Le dossier Mohamed-Amine Ramdaoui a ravivé les tensions et fait voler en éclats le fragile équilibre qui s'était installé. Après avoir trouvé un accord avec le Paradou AC pour le transfert du jeune milieu de terrain, Saïd Allik pensait avoir bouclé une opération importante du mercato estival. Seulement, le refus de Bilal Nouioua de signer les documents nécessaires à la finalisation du transfert a complètement bloqué le dossier. Un épisode qui a mis en lumière les profondes divergences entre les deux dirigeants et relancé les interrogations sur le fonctionnement de l'USMA.
Au-delà du seul cas Ramdaoui, cette affaire illustre le manque de coordination entre le PCA et le DGS. Les décisions semblent prises sans véritable concertation, ce qui ralentit plusieurs dossiers stratégiques et complique considérablement le travail de recrutement. Dans un mercato où la réactivité est souvent déterminante, ces blocages internes risquent de coûter cher aux Rouge et Noir.

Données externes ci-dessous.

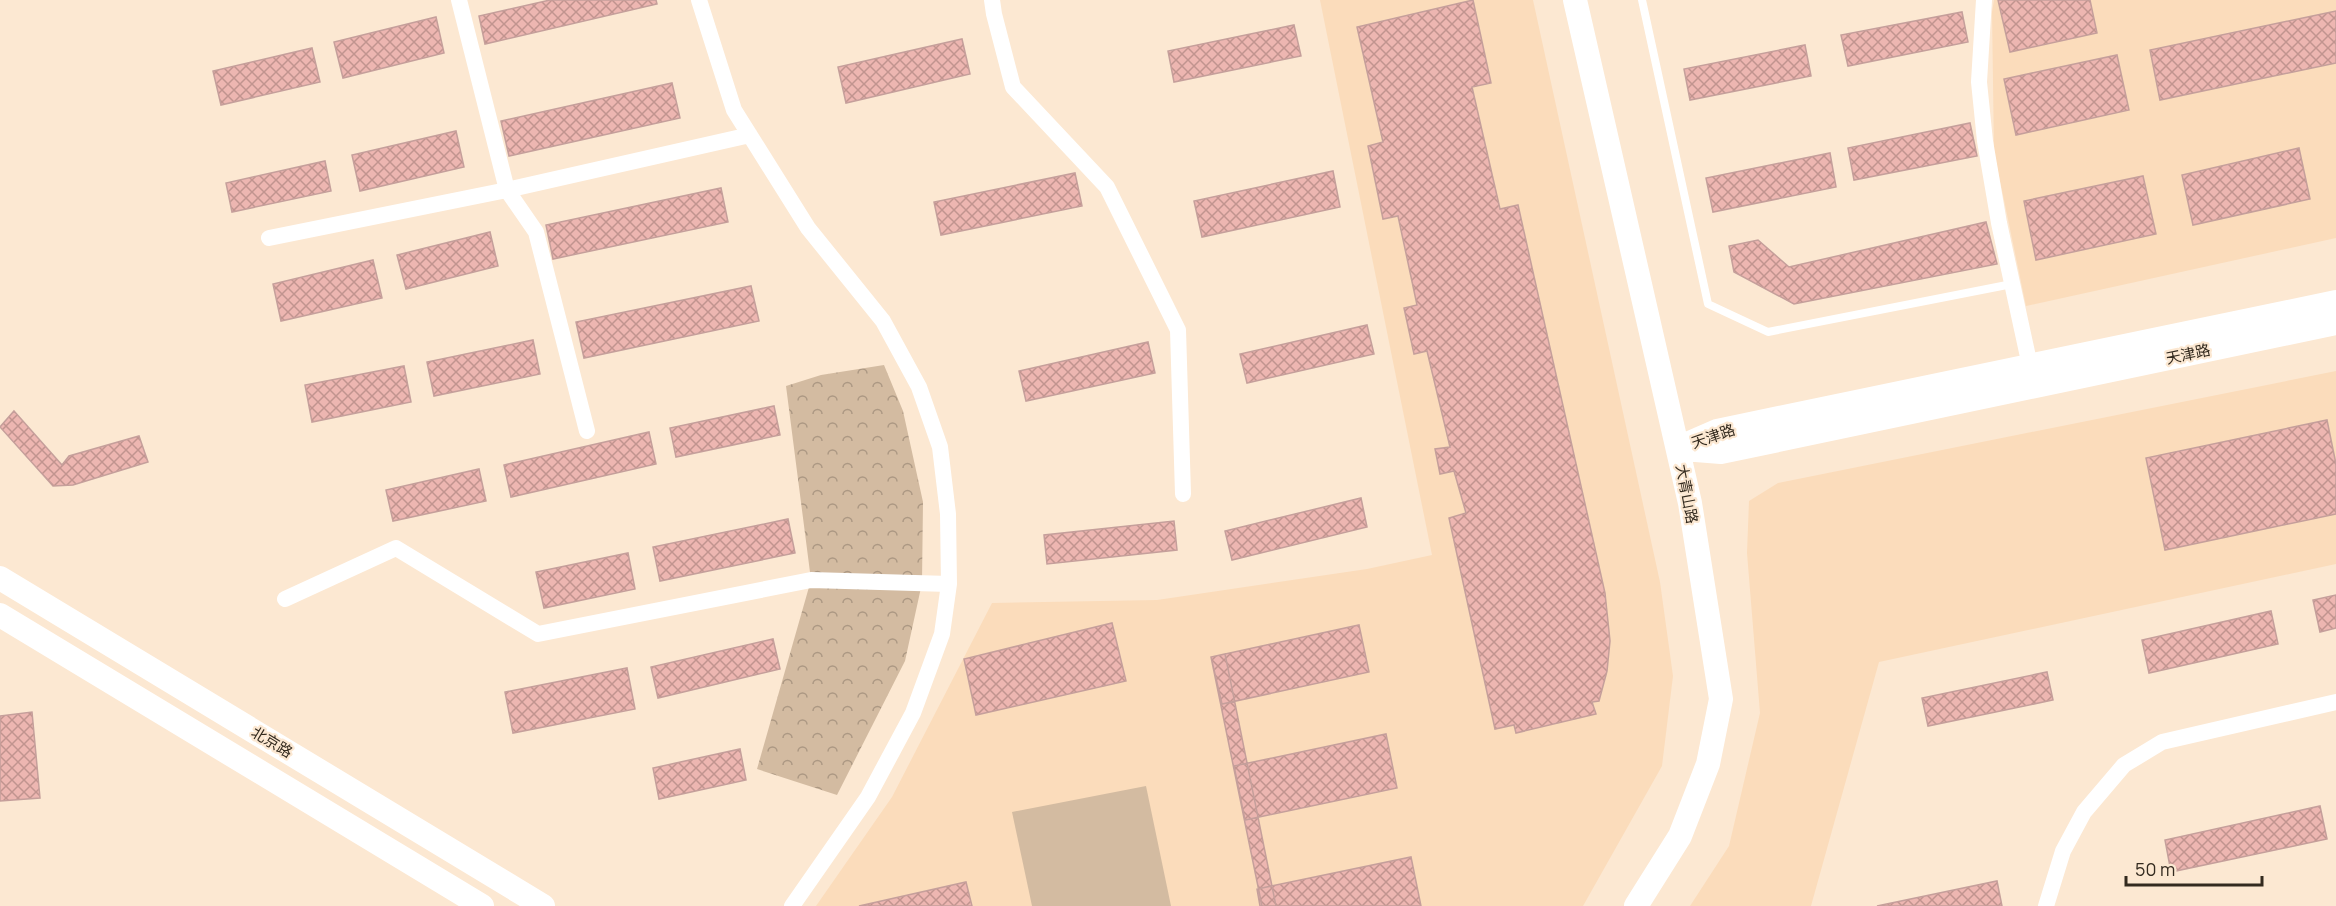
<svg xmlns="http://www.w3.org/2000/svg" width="2336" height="906" viewBox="0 0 2336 906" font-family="Manrope,'Noto Sans SC',sans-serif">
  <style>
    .built { fill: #fbdcbb }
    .park { fill: url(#park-crowns) }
    .pitch { fill: #d3bba1 }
    .building { fill: url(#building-cross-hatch); stroke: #c59f9b; stroke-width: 1.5 }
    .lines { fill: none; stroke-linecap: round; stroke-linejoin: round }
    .lane { stroke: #fff; stroke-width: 8 }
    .street { stroke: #fff; stroke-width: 16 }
    .secondary { stroke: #fff; stroke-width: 24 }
    .labels { text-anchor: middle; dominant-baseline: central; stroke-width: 4.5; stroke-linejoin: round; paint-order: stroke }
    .street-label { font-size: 15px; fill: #332a1f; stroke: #fce8d2 }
  </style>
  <defs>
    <pattern id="park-crowns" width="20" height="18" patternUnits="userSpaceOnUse" patternTransform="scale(1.5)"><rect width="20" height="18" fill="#d3bba1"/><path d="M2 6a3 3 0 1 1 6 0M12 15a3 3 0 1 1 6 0" fill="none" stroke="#ac9883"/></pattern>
    <pattern id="building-cross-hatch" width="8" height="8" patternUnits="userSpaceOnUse" patternTransform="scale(1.5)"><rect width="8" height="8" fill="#edb6b1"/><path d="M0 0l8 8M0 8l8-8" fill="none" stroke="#c1948f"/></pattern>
  </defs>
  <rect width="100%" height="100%" fill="#fce8d2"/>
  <path class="built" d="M1320,0H1533L1660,582L1673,676L1662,766L1583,906H816L892,797L992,603L1157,600L1367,569L1432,555Z
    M1994,0H2336V238L2026,306L1994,152L1992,12Z
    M2336,371V564L1879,662L1811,906H1690L1729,846L1760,713L1747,553L1749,501L1778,483Z"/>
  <path class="park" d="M884,365L903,411L923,502L922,583L905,661L837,795L757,769L811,580L786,386L821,375Z"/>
  <path class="pitch" d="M1146,786L1171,906H1032L1012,812Z"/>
  <path class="building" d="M550,0H656L657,4L485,44L479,16Z
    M1473,0L1491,83L1472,87L1500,209L1518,205L1605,593L1610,641L1607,671L1599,701L1592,702L1596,714L1516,733L1514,725L1495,729L1449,518L1466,513L1454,471L1440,474L1435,449L1450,447L1427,351L1414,354L1404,308L1417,305L1398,216L1383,219L1368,146L1383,142L1357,27Z
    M1998,0H2090L2097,33L2010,52Z
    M2336,11V63L2160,100L2150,50Z
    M1962,12L1968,42L1848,66L1841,35Z
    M436,17L444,53L343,78L334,42Z
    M1294,25L1301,56L1174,82L1168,51Z
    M962,39L970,74L846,103L838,67Z
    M1805,45L1811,76L1690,100L1684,69Z
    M312,48L320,82L221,105L213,71Z
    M2117,55L2129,110L2016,135L2004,79Z
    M672,83L680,118L509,156L501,121Z
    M1970,123L1977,156L1854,180L1848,148Z
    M456,131L464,167L360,191L352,155Z
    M2299,148L2310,199L2193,225L2182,175Z
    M1830,153L1836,187L1713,212L1706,178Z
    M325,161L331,191L232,212L226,183Z
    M1333,171L1340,207L1202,237L1194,201Z
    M1075,173L1082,206L941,235L934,202Z
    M2143,176L2156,234L2036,260L2024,201Z
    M721,188L728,222L553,259L546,225Z
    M1986,222L1997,264L1794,304L1734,272L1729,246L1758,240L1789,267Z
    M490,232L498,266L406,289L397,255Z
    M373,260L382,298L281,321L273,284Z
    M751,286L759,321L584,358L576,322Z
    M1367,325L1374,354L1247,383L1240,354Z
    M533,340L540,374L434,396L427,362Z
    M1148,342L1155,373L1026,401L1019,371Z
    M404,366L411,402L312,422L305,385Z
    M774,406L780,435L676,457L670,428Z
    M14,411L62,465L69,456L139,436L148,462L73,485L53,486L0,427Z
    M2327,420L2336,464V514L2165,550L2146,458Z
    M649,432L656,464L511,497L504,465Z
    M479,469L486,501L393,521L386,490Z
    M1361,498L1367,527L1232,560L1225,531Z
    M788,519L795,553L660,581L653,547Z
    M1174,521L1177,550L1047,564L1044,535Z
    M628,553L635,589L544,608L536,572Z
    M2336,595V628L2320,632L2313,600Z
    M2271,611L2278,644L2149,673L2142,640Z
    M1112,623L1126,681L976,715L964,659Z
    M1359,625L1369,672L1222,704L1211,657Z
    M773,639L780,669L658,698L651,667Z
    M1225,654L1276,906H1262L1211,657Z
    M627,668L635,709L513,733L505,692Z
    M2047,672L2053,700L1928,726L1922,698Z
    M32,712L40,798L0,801V716Z
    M1386,734L1397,788L1245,820L1234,766Z
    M740,749L746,780L659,799L653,768Z
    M2320,806L2327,839L2171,872L2165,840Z
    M1411,857L1421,906H1260L1257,889Z
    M1997,881L2002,906H1877Z
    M966,882L972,906H859Z"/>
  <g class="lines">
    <path class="lane" d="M1642,0L1708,304L1768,332L2012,284"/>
    <path class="street" d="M459,0L507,190L536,232L587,431
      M699,0L734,110L808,228L883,321L919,387L940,447L948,514L949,584L942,634L913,713L868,797L792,906
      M992,0L994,14L1013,87L1107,187L1178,330L1183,494
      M1984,0L1979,82L1985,141L1999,223L2030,366
      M269,238L507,190L750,135
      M285,599L396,548L538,634L811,580L949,584
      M2046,906L2063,851L2084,812L2124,765L2162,742L2336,702"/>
    <path class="secondary" d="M1575,0L1690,503L1721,699L1708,764L1680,836L1636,906
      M1678,448L1717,431L2336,302
      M1683,449L1721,452L2336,323
      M0,578L543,906
      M0,615L482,906"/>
  </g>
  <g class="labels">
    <g class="street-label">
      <text transform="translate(2188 354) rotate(-12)">天津路</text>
      <text transform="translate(1713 436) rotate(-19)">天津路</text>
      <text transform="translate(1687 494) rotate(79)">大青山路</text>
      <text transform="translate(272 742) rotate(31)">北京路</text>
    </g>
  </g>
  <path d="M2126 876v9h136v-9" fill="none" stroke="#332a1f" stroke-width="3"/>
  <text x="2135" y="876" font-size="18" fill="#332a1f" stroke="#fce8d2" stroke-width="4.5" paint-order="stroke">50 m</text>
</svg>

Face à cette situation, le climat est devenu particulièrement pesant au sein du club. Dans l'entourage usmiste, nombreux sont ceux qui estiment que cette guerre d'influence ne peut plus durer et qu'une décision forte devra être prise pour permettre au club de retrouver une certaine stabilité. Les observateurs considèrent de plus en plus qu'un changement à la tête de l'une des deux structures dirigeantes paraît inévitable si l'USMA veut avancer.
Le PCA tient au poste, le DGS menace de démissionner
Malgré les nombreuses critiques et la forte pression qui s'exerce autour de lui, Bilal Nouioua ne semble nullement disposé à quitter ses fonctions. Contrairement à certains de ses prédécesseurs, il affiche sa volonté de poursuivre sa mission et résiste aux appels réclamant son départ. De son côté, Saïd Allik aurait évoqué la possibilité de démissionner, lassé des obstacles rencontrés dans la gestion quotidienne du secteur sportif.
Une éventualité qui suscite de nombreuses réactions, tant le directeur général sportif bénéficie encore d'un large soutien auprès d'une partie de l'entourage du club. Le bras de fer est donc loin d'être terminé. Les prochains jours pourraient être décisifs pour l'avenir de la gouvernance usmiste, avec un risque réel de voir cette crise institutionnelle avoir des répercussions directes sur la préparation de la nouvelle saison et sur les ambitions sportives des Rouge et Noir.